▸ The task: Could you report every line of the listing below that holds the word "incluye"?

▸ Data to use:
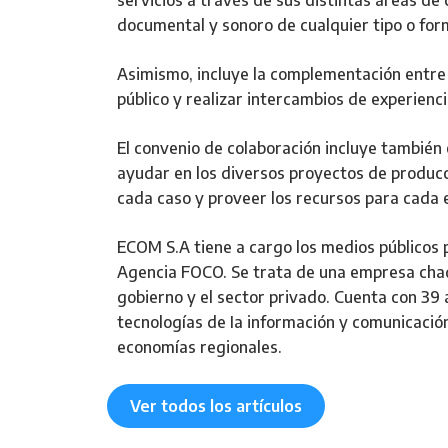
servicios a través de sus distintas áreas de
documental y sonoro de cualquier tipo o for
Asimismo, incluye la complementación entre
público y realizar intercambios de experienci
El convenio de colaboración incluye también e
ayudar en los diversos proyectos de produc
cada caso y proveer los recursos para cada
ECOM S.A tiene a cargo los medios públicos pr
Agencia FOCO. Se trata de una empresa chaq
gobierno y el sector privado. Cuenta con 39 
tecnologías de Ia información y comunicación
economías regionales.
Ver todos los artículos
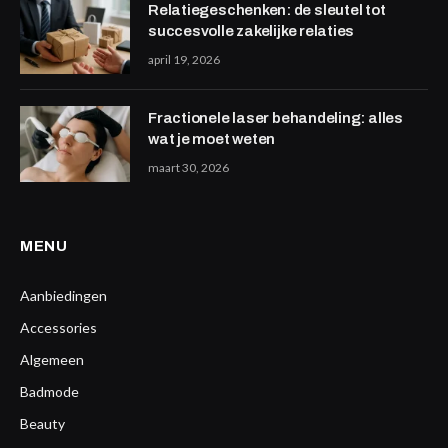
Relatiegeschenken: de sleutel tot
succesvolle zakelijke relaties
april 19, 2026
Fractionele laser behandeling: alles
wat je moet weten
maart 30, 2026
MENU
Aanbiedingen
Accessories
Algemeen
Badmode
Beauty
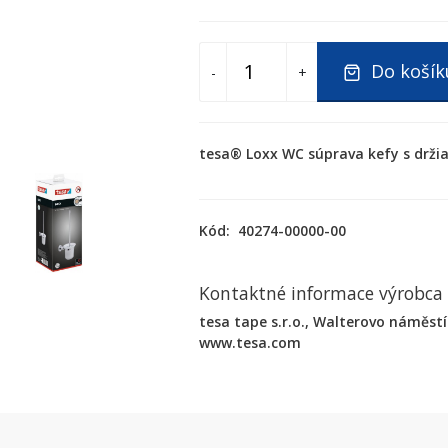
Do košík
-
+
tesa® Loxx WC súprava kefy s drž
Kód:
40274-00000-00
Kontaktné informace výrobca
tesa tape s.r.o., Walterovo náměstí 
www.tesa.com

▸ Final answer:
Asimismo, incluye la complementación entre
El convenio de colaboración incluye también e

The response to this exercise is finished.